I’m looking at YOU, Kraven. How do you mess up “sexy chest-revealing badass hunter”?

Anyway, it seems we can complain but we keep believing the lies. I mean look how people are talking Jimmy Carter being decent like we’re surprised someone is. But then we go ahead and believe some salesman or politician who lies to our faces as it’s the right lie.

And look, I get some people lie, even good ones, especially politicians. Some folks have to keep secrets even if they’re usually terrible about. Politicians and marketers have to put some polish on some potential turds. People are gonna get lie-adjacent, and yeah we get that.

But how do we keep being surprised that people lie to us blatantly when they’ve kept doing it? Especially when they’re politicians and big companies who you’d think we wouldn’t trust, considering our constant cultural elements of “don’t trust these things.”

I think it’s because cynicism also begets faith. Which also sounds like a dynamite alt-metal album title

Anyway by aging fantasies of music aside, think about what happens when you get real cynical about people. You don’t trust anyone. You’re not sure who to count on. Mistrust is hard even when it’s warranted. It’s wearing.

So you also want to trust someone. Cynicism can, in some ways, generate trust because you want someone to help you solve the problem. When you’ve got a big enemy, you want a big friend to help you.

Mistrust breeds trust.

Of course people know this. Ever notice how a lot of conspiracy theorists afraid “of the system” also sound pretty authoritarian? They want to fight The Conspiracy by establishing something that sounds just as bad when you think about it – they just promise you’ll be on top. People trust them because so much mistrust gets sown – or they come with it.
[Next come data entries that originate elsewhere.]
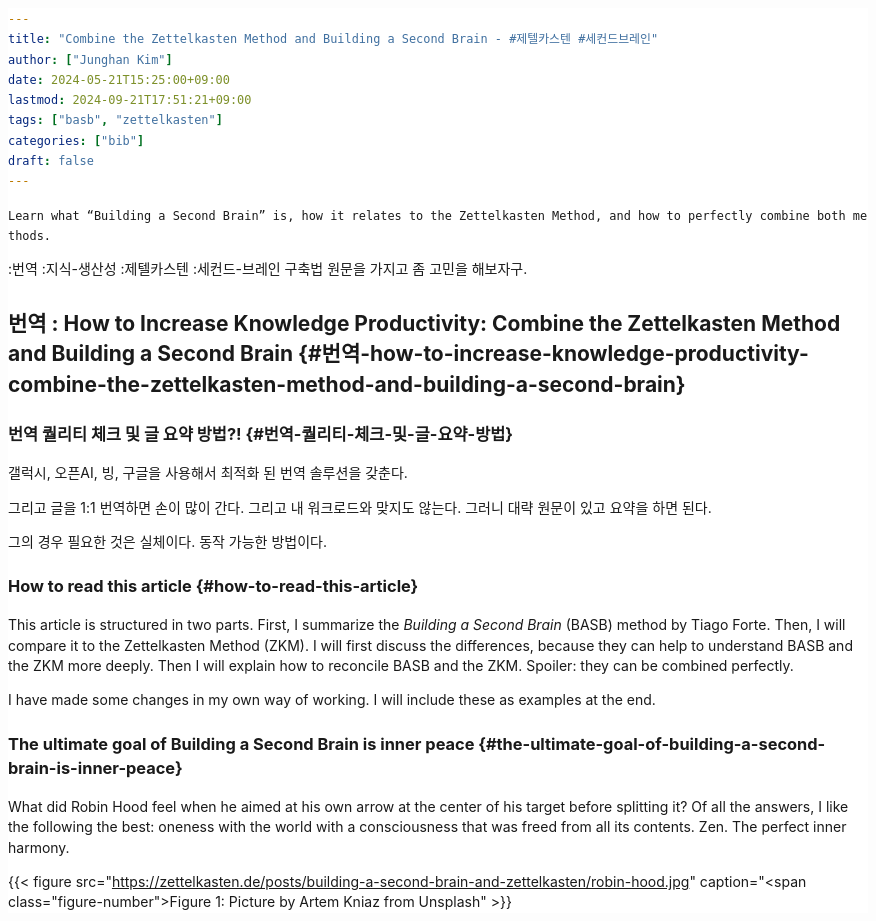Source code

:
 ```yaml
---
title: "Combine the Zettelkasten Method and Building a Second Brain - #제텔카스텐 #세컨드브레인"
author: ["Junghan Kim"]
date: 2024-05-21T15:25:00+09:00
lastmod: 2024-09-21T17:51:21+09:00
tags: ["basb", "zettelkasten"]
categories: ["bib"]
draft: false
---
```


```text
Learn what “Building a Second Brain” is, how it relates to the Zettelkasten Method, and how to perfectly combine both methods.
```

:번역 :지식-생산성 :제텔카스텐 :세컨드-브레인 구축법 원문을 가지고 좀 고민을 해보자구.


## 번역 : How to Increase Knowledge Productivity: Combine the Zettelkasten Method and Building a Second Brain {#번역-how-to-increase-knowledge-productivity-combine-the-zettelkasten-method-and-building-a-second-brain}


### 번역 퀄리티 체크 및 글 요약 방법?! {#번역-퀄리티-체크-및-글-요약-방법}

갤럭시, 오픈AI, 빙, 구글을 사용해서 최적화 된 번역 솔루션을 갖춘다.

그리고 글을 1:1 번역하면 손이 많이 간다. 그리고 내 워크로드와 맞지도 않는다. 그러니 대략 원문이 있고 요약을 하면 된다.

그의 경우 필요한 것은 실체이다. 동작 가능한 방법이다.


### How to read this article {#how-to-read-this-article}

This article is structured in two parts. First, I summarize the _Building a Second Brain_ (BASB) method by Tiago Forte. Then, I will compare it to the Zettelkasten Method (ZKM). I will first discuss the differences, because they can help to understand BASB and the ZKM more deeply. Then I will explain how to reconcile BASB and the ZKM. Spoiler: they can be combined perfectly.

I have made some changes in my own way of working. I will include these as examples at the end.


### The ultimate goal of Building a Second Brain is inner peace {#the-ultimate-goal-of-building-a-second-brain-is-inner-peace}

What did Robin Hood feel when he aimed at his own arrow at the center of his target before splitting it? Of all the answers, I like the following the best: oneness with the world with a consciousness that was freed from all its contents. Zen. The perfect inner harmony.

{{< figure src="https://zettelkasten.de/posts/building-a-second-brain-and-zettelkasten/robin-hood.jpg" caption="<span class=\"figure-number\">Figure 1: </span>Picture by Artem Kniaz from Unsplash" >}}
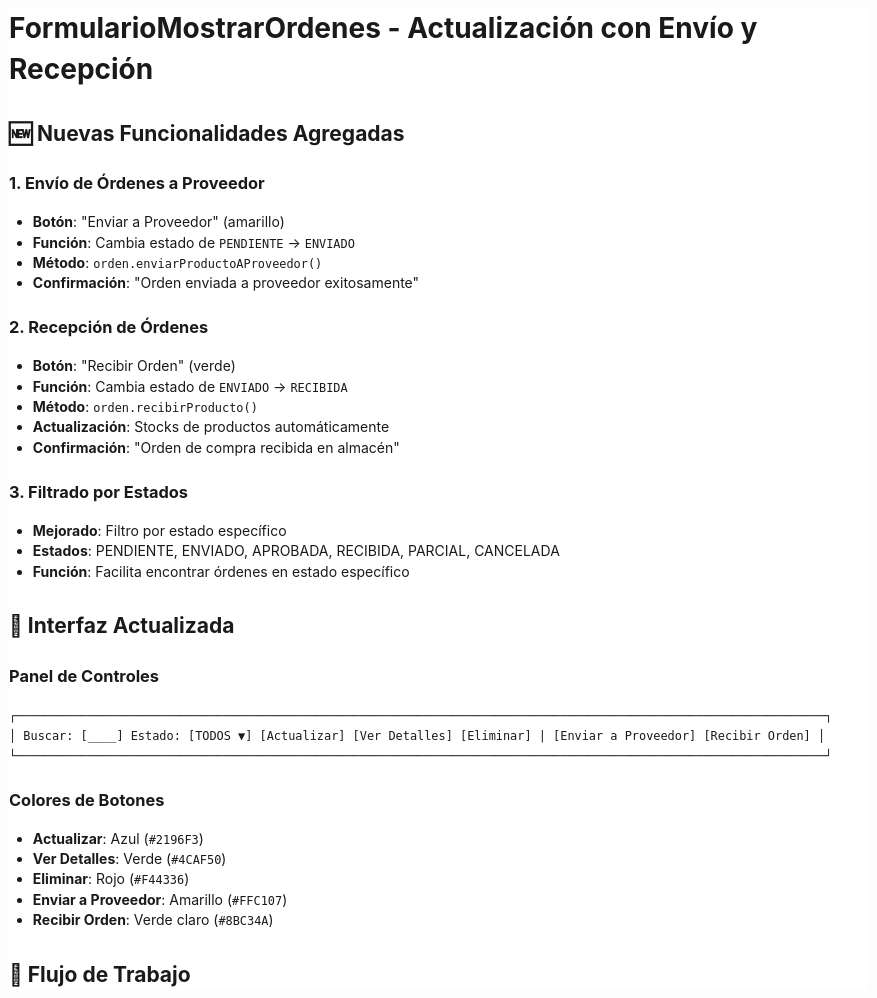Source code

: # FormularioMostrarOrdenes - Actualización con Envío y Recepción

## 🆕 Nuevas Funcionalidades Agregadas

### 1. **Envío de Órdenes a Proveedor**

- **Botón**: "Enviar a Proveedor" (amarillo)
- **Función**: Cambia estado de `PENDIENTE` → `ENVIADO`
- **Método**: `orden.enviarProductoAProveedor()`
- **Confirmación**: "Orden enviada a proveedor exitosamente"

### 2. **Recepción de Órdenes**

- **Botón**: "Recibir Orden" (verde)
- **Función**: Cambia estado de `ENVIADO` → `RECIBIDA`
- **Método**: `orden.recibirProducto()`
- **Actualización**: Stocks de productos automáticamente
- **Confirmación**: "Orden de compra recibida en almacén"

### 3. **Filtrado por Estados**

- **Mejorado**: Filtro por estado específico
- **Estados**: PENDIENTE, ENVIADO, APROBADA, RECIBIDA, PARCIAL, CANCELADA
- **Función**: Facilita encontrar órdenes en estado específico

## 🎨 Interfaz Actualizada

### Panel de Controles

```
┌─────────────────────────────────────────────────────────────────────────────────────────────────────────────────┐
│ Buscar: [____] Estado: [TODOS ▼] [Actualizar] [Ver Detalles] [Eliminar] | [Enviar a Proveedor] [Recibir Orden] │
└─────────────────────────────────────────────────────────────────────────────────────────────────────────────────┘
```

### Colores de Botones

- **Actualizar**: Azul (`#2196F3`)
- **Ver Detalles**: Verde (`#4CAF50`)
- **Eliminar**: Rojo (`#F44336`)
- **Enviar a Proveedor**: Amarillo (`#FFC107`)
- **Recibir Orden**: Verde claro (`#8BC34A`)

## 🔄 Flujo de Trabajo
If you ever follow any podcast about conspiracy theorists you’ll quickly see how they’re often absolutely, blatantly lying. It honestly gets tiring, and I follow these things since it’s kind of relevant to my job in IT and medicine where lots of conspiracy theories get pointed.

Ultimately we need to know how to form trust appropriately – with communities. Know who you can trust, know what real trust feels like. That lets you also evaluate other relationships, especially more distant ones like with politicians and media figures. In time they might be worth trust, but you need some real trust to avoid the trust/cynicism fluctuation – and to get together to push politicians and leaders who need some pressuring.

You ever hear people rant about how we lack community? Well, I’m leaning to believe the ranters as I get older. If we form real relationships it may help us detect ones people are using to manipulate us. A little more trust might just breed effective mistrust as we have something to believe in and something to protect.

But at least for now maybe we can be a little more suspicions – even of ourselves.